College campuses are the worst. Absolute nightmares to navigate, especially at night. But it shouldn’t come as a surprise that our colleges and universities aren’t putting a lot of thought into “common sense” practices like making things easy to find.
People actually have ice cream delivered. I mean, if you have no other option and you want your ice cream that badly, go for it. But I can tell you that the average DoorDash driver does not have a freezer in their vehicle, and delivery times can vary drastically based on many unforeseen circumstances.
Can we do bottled beverages only for deliveries? My car will never recover from the countless spilled drinks I’ve delivered. Can we just default to bottles for all delivered beverages? Or is that the thing that will push us over the edge when it comes to climate change?
We need real auto care insurance. Much like healthcare, automobile care is absurdly inflated. We’re all mandated to have accident insurance, but what we really need is comprehensive, reasonably affordable (ha!), and easily accessible auto care insurance. Most car warranties are a joke.
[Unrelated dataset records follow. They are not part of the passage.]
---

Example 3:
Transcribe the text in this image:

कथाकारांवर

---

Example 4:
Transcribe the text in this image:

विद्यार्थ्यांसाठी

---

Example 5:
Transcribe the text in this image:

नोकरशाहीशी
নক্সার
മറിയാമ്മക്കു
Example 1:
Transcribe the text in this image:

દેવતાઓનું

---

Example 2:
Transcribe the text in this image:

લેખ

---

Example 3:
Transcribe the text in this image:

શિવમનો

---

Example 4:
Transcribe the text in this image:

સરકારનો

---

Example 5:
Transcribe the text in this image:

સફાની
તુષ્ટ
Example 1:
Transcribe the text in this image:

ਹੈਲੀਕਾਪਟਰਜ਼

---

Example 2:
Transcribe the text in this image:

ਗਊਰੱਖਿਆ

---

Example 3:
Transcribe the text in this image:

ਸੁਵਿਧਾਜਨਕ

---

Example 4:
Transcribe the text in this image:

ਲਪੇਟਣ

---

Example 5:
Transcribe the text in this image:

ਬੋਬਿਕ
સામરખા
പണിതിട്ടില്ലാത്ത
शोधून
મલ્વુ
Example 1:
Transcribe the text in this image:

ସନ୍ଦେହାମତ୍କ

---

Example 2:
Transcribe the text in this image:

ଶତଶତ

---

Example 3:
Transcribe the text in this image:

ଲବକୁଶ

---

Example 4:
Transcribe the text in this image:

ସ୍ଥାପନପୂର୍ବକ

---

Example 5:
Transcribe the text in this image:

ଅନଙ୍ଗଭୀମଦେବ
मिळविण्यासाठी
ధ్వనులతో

I drive around in constant fear that the wear and tear on my vehicle is going to result in thousands of dollars in repairs, and then I’ll truly be fucked. Unless you’re in a city with viable public transportation, your auto body is likely as essential as your physical body, and one problem can be financially devastating.
Trailer parks are a whole other world within a world. I make a lot of deliveries to trailer parkers. Kids actually play with each other. Neighbors congregate and talk. There’s music, cooking, fun, and laughter. Trailer parks might be some of the last real neighborhoods in America, simply because everyone is crammed in there together.
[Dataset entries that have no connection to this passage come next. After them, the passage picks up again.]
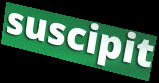
suscipit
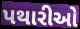
પથારીઓ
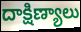
దాక్షిణ్యాలు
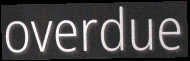
overdue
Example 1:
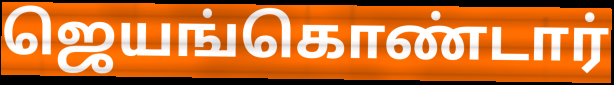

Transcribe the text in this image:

ஜெயங்கொண்டார்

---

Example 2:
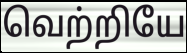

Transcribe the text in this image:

வெற்றியே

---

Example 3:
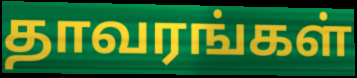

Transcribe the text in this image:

தாவரங்கள்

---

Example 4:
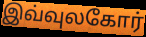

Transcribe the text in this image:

இவ்வுலகோர்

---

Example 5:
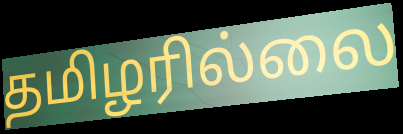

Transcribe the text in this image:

தமிழரில்லை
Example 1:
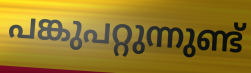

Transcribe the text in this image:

പങ്കുപറ്റുന്നുണ്ട്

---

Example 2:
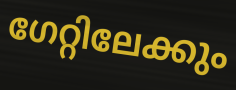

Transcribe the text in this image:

ഗേറ്റിലേക്കും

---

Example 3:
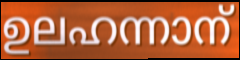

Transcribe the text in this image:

ഉലഹന്നാന്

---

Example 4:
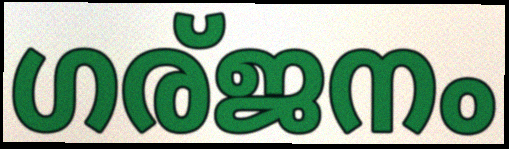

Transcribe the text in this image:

ഗര്ജനം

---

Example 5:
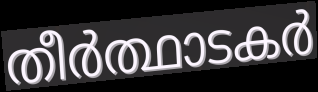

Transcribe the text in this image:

തീർത്ഥാടകർ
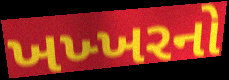
ખખ્ખરનો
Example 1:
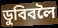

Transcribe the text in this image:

ডুবিবলৈ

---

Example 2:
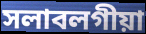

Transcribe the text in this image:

সলাবলগীয়া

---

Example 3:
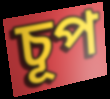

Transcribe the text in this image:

চূপ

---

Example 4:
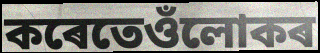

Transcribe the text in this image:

কৰেতেওঁলোকৰ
Some stereotypes about tipping feel accurate. I’ll just leave it at that. But I will say that poor people often give the best tips! Trailer park residents tip best.
Earning by task is highly motivating. More than an hourly or salaried role, earning on a “per task” or “per offer” basis is much more motivating and rewarding.
Everyone and their mama don’t want no contact with NOBODY! It is extremely rare that anyone even wants you to ring their doorbell after making a delivery. And if I sit in my car after completing a delivery, people will almost never come outside until I start to drive away. I think it’s just as much about shame as it is about antisocial behavior and social anxiety. Having Auntie Anne’s pretzels delivered to your door at noon just feels like a shame-filled transaction.
We all knew it, but it’s more evident to me now that people are generally very bad at basic communication. For example, if I were having food delivered to me at a business, I’d probably indicate that on my DoorDash order to avoid any confusion. Something along the lines of “I’m in the Verizon store. Please hand it to the front desk.” But, this kind of basic thing almost never happens.
Lots of restaurants think they’re really cute with their “virtual brands.” You’ll get a DoorDash order to pick up food at It’s Just Wings, but GPS takes you to Chilis. What the hell! After a lot of confusion and wasted time, you find out that It’s Just Wings is a “virtual brand” it’s really just Chilis. They could have just told you to go to Chilis. But they don’t. And there are absolutely no signs for It’s Just Wings. It’s just stupid! And a lot of other restaurants are doing this.
America does NOT run on Dunkin’. It runs on McDonald’s. There’s no competition. Trust me. If I ever dig myself out of my current hell, I’m putting some money in McDonald’s stock.